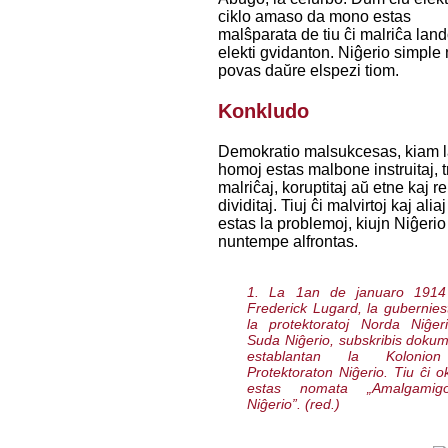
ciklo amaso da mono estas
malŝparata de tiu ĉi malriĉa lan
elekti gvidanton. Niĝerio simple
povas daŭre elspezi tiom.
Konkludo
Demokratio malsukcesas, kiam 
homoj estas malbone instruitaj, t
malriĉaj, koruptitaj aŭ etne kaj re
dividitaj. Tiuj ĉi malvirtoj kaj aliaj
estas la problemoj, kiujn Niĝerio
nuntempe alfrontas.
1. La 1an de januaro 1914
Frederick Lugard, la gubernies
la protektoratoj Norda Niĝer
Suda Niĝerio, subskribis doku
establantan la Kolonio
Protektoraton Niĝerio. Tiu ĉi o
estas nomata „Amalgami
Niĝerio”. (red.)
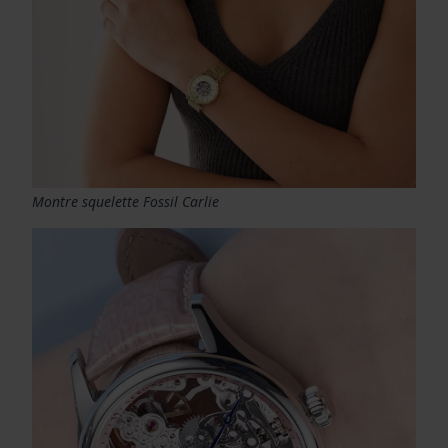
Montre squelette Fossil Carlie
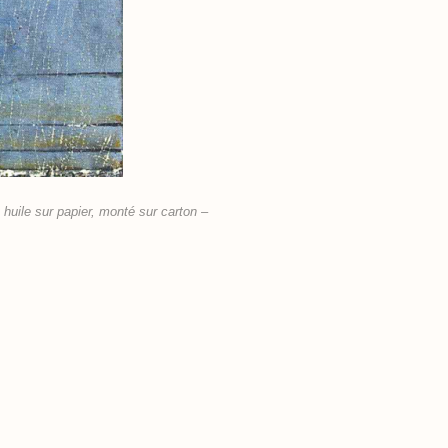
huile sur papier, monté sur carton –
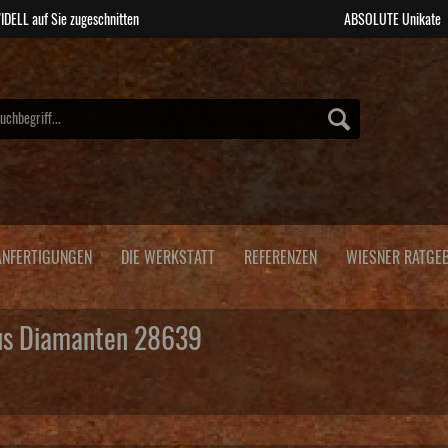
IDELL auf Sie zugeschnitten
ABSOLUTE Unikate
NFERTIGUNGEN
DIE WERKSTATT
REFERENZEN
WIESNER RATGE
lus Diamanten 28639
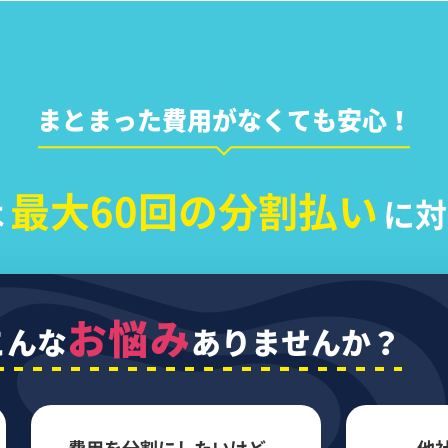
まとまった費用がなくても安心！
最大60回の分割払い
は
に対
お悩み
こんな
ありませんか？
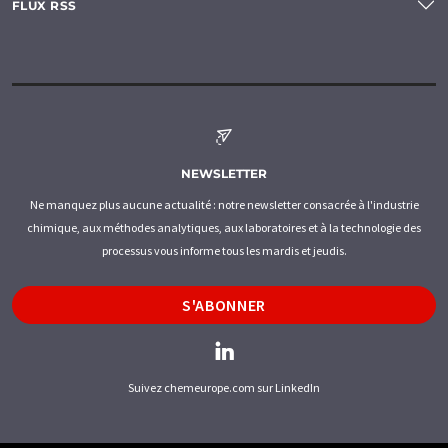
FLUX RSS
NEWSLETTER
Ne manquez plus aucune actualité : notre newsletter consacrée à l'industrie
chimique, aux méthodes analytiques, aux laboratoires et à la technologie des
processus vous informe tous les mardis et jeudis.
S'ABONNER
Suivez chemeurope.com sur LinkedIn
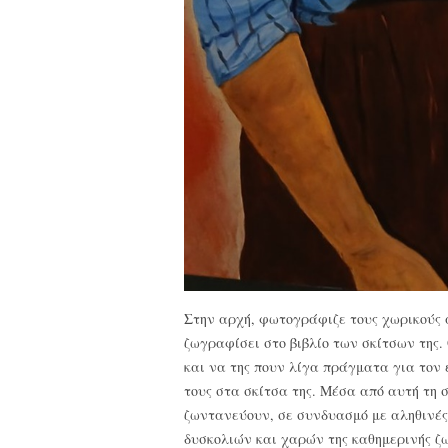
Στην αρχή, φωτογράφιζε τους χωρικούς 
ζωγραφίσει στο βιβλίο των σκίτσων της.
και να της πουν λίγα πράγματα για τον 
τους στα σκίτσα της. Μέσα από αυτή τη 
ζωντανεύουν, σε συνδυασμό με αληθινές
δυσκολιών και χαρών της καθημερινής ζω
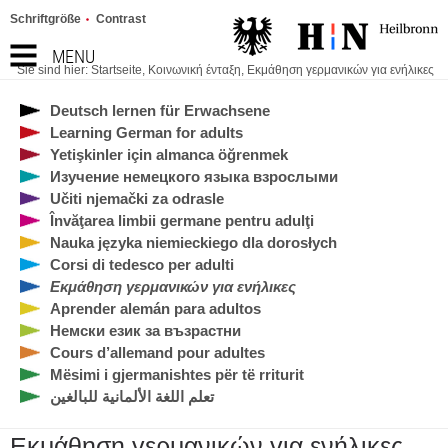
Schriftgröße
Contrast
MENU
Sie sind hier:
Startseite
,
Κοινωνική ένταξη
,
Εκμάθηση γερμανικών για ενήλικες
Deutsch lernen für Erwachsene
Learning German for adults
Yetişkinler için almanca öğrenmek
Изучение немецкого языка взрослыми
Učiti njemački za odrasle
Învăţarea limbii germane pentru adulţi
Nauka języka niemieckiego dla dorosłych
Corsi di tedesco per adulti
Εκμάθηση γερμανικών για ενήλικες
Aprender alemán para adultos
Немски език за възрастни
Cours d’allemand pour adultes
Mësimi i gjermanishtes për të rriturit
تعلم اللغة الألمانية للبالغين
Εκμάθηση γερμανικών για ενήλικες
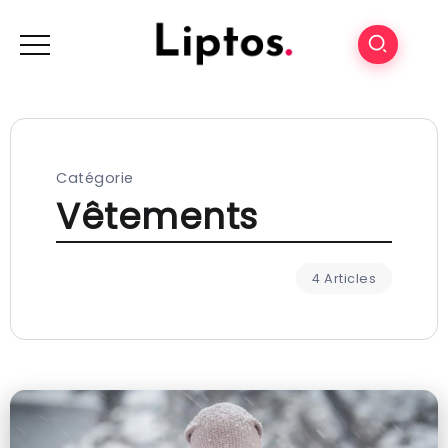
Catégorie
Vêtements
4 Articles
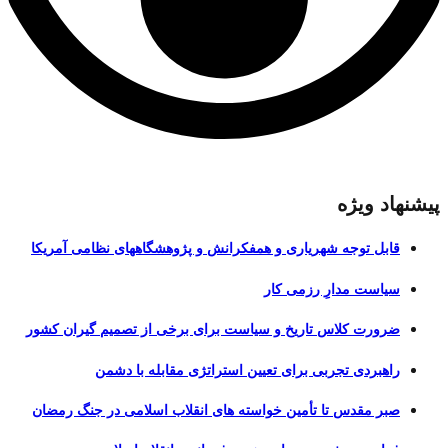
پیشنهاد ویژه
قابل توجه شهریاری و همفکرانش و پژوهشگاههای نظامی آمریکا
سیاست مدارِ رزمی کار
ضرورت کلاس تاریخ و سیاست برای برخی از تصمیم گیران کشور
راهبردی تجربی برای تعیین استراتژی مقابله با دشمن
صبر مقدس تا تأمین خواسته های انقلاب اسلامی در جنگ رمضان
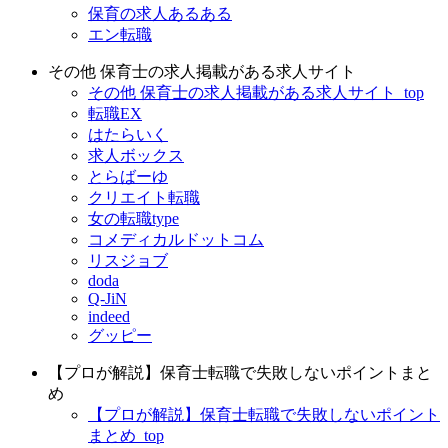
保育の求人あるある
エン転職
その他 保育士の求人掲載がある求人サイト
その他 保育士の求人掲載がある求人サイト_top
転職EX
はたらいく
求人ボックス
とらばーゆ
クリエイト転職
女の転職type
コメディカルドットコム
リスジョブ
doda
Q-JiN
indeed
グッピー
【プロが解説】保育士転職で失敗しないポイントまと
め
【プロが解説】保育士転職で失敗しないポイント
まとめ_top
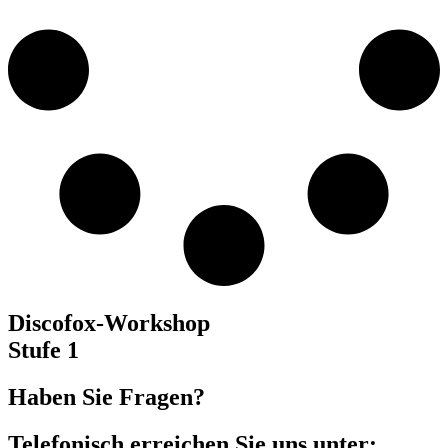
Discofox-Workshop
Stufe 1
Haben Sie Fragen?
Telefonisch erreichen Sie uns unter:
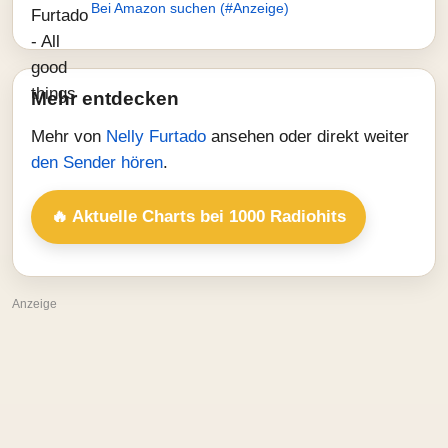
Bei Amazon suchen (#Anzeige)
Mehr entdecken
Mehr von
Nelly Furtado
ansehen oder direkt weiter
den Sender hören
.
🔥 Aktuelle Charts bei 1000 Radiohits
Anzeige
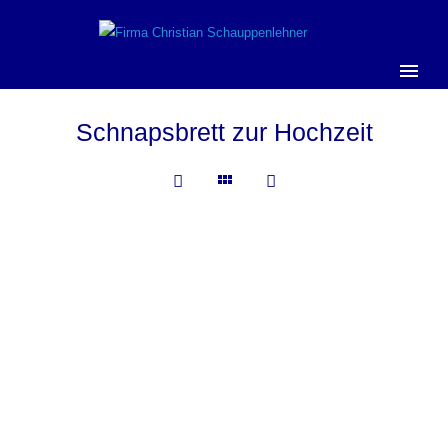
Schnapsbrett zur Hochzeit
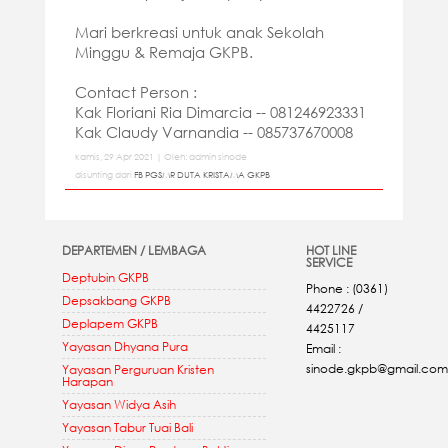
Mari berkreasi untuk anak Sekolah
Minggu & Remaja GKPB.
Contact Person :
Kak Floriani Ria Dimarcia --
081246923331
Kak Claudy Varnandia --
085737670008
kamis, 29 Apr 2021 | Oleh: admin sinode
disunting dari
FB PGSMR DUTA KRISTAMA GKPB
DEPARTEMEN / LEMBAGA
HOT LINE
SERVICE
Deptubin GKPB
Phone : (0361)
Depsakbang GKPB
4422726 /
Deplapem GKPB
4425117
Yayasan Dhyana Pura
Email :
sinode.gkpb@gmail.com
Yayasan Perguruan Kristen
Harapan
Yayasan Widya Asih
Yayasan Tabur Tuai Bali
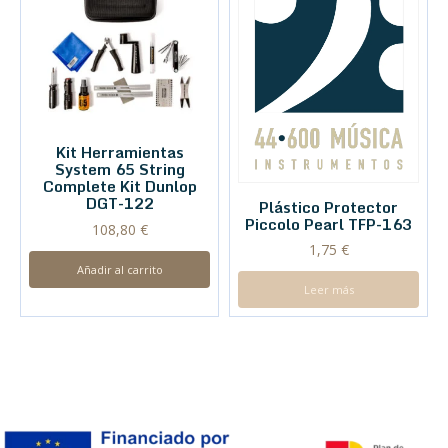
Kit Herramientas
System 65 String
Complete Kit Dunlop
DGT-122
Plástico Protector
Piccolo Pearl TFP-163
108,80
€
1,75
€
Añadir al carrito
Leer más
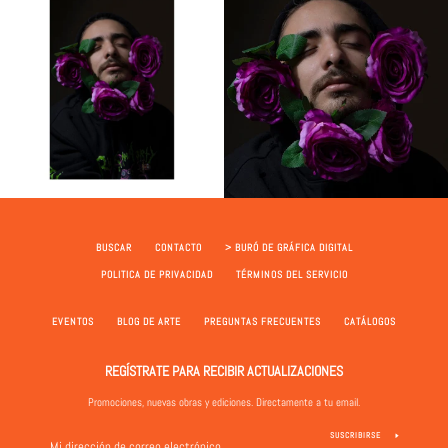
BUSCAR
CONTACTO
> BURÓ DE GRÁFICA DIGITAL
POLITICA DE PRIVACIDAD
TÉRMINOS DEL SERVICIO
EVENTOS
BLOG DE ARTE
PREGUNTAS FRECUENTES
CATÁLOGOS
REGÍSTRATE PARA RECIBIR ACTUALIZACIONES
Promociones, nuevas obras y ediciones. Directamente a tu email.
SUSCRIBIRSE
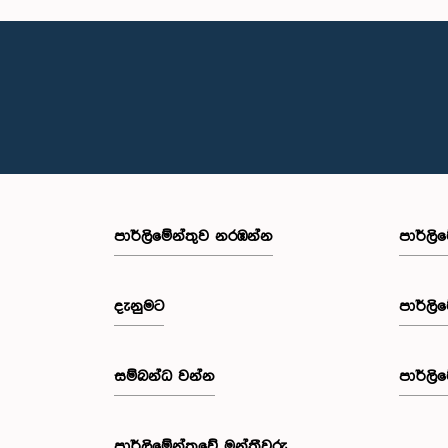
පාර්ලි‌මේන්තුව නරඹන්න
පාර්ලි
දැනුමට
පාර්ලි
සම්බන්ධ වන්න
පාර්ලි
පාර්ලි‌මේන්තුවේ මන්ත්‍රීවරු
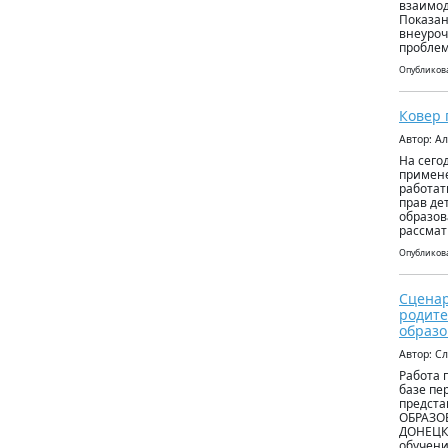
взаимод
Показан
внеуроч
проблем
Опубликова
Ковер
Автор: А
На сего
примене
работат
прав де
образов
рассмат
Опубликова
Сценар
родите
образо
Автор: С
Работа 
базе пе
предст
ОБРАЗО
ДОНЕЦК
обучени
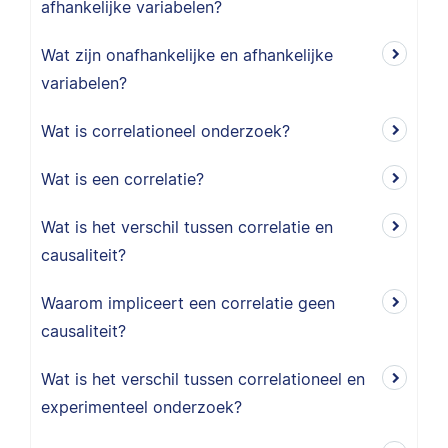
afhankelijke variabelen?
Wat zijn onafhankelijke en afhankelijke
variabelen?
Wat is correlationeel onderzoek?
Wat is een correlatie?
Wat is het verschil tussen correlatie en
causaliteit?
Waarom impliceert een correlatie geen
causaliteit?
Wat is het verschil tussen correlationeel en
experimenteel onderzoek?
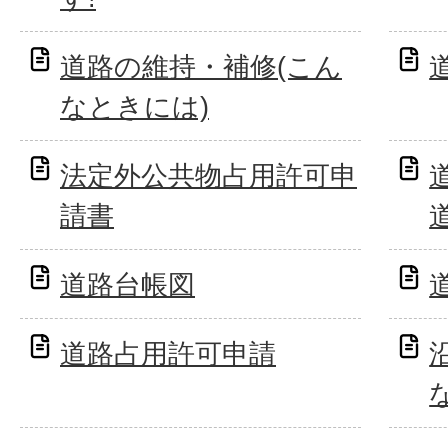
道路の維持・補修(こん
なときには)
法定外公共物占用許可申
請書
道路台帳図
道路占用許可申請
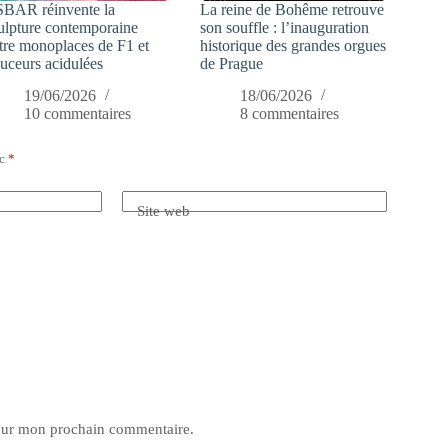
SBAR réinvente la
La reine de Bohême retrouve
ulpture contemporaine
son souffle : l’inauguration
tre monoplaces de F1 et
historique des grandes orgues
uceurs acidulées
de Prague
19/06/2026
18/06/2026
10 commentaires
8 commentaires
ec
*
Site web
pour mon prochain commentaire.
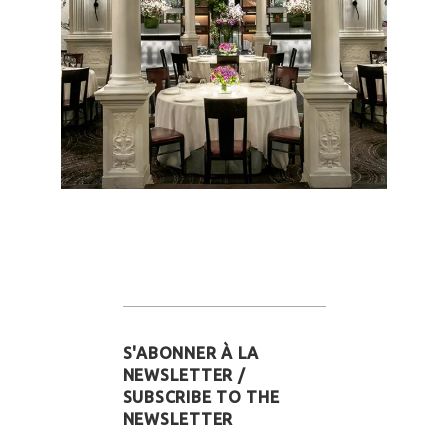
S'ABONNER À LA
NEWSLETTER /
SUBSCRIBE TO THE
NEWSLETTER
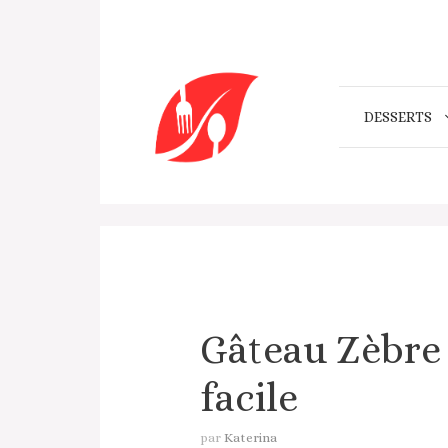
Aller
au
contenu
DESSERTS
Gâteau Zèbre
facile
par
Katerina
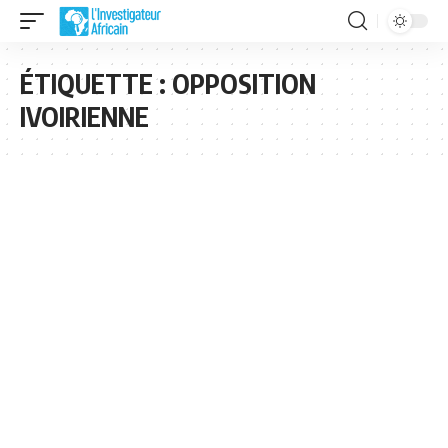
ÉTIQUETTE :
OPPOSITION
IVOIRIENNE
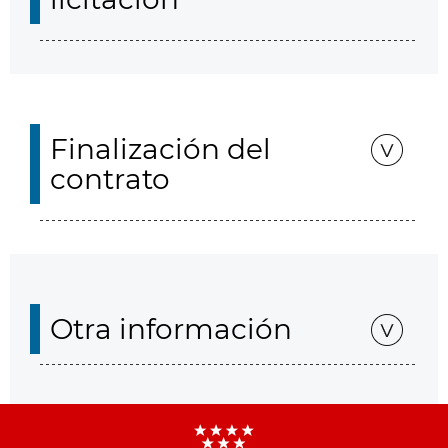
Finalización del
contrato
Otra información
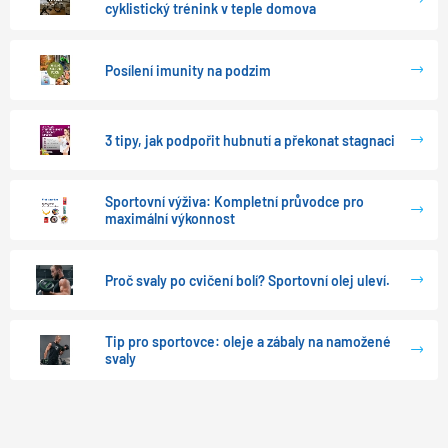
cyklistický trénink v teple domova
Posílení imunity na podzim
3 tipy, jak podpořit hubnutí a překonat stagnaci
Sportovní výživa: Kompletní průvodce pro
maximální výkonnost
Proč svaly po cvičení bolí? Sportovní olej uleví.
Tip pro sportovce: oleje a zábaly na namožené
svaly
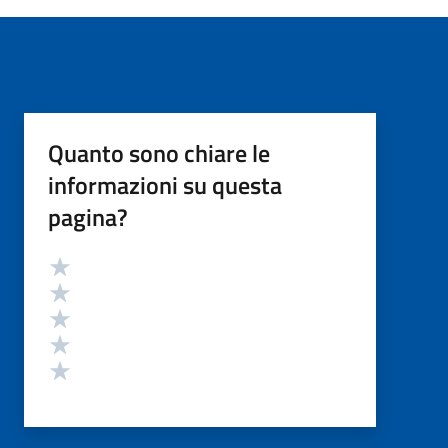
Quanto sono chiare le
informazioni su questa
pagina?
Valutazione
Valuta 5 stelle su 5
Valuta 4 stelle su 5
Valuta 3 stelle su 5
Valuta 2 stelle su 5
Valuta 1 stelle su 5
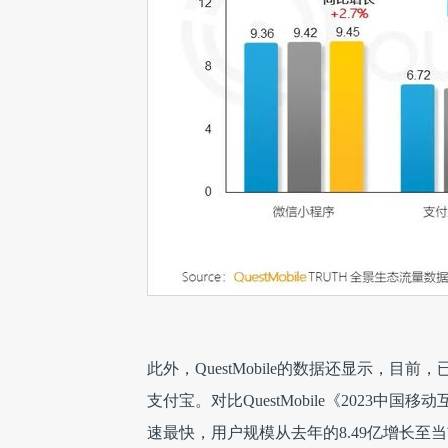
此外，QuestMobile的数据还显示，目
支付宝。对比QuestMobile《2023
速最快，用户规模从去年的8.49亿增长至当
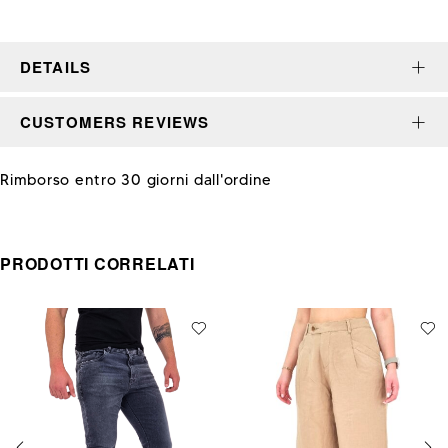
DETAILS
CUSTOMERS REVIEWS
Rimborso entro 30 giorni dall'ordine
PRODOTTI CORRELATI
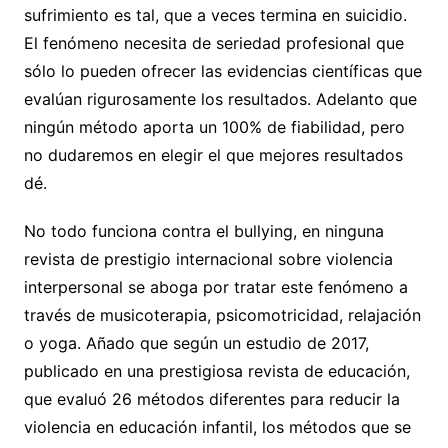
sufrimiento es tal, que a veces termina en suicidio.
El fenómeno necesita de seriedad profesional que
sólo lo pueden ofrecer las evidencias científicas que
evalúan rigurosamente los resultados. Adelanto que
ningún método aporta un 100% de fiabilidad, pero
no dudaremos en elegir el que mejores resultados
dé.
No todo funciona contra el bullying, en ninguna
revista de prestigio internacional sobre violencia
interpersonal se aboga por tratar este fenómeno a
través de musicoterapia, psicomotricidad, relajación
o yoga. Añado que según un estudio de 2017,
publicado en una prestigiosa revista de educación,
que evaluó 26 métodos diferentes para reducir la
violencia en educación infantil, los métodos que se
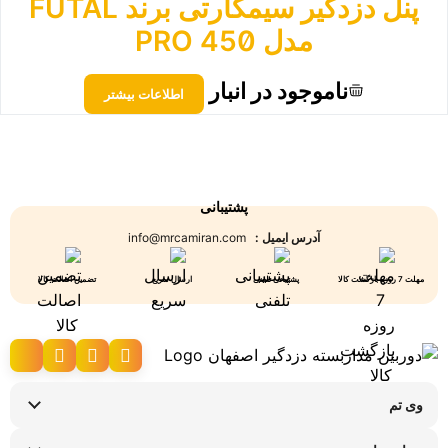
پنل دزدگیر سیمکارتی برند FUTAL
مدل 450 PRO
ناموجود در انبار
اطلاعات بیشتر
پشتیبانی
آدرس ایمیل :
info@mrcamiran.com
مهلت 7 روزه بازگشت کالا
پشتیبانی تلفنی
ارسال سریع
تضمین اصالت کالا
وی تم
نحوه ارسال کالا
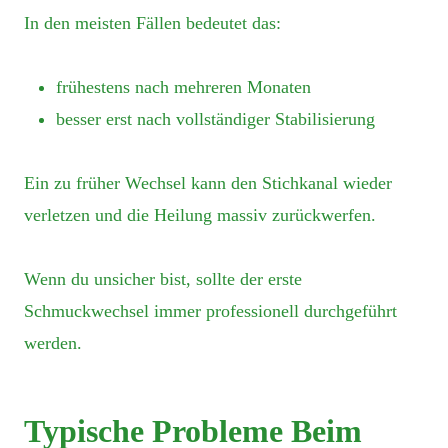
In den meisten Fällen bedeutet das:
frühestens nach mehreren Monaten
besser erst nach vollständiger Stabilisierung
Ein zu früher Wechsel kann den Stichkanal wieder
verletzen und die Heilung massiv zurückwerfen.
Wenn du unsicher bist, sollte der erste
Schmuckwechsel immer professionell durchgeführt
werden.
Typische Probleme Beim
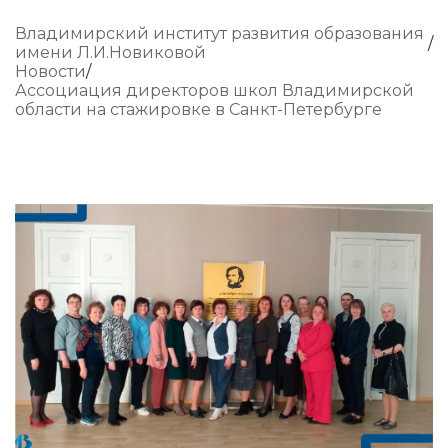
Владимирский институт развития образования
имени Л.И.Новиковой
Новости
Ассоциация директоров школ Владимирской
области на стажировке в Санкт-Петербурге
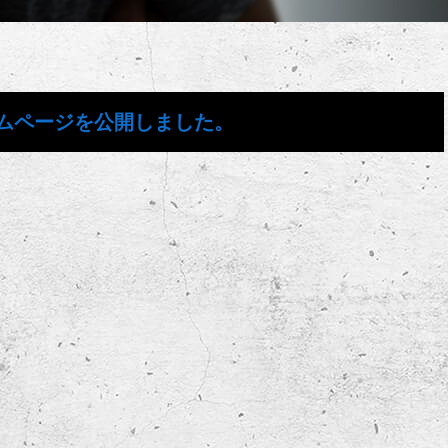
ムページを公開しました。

== ACTION ITEM ==
Count the lines in the records that contain the word "کالا", and reply with that number alone.

== EXERCISE SOLUTION ==
3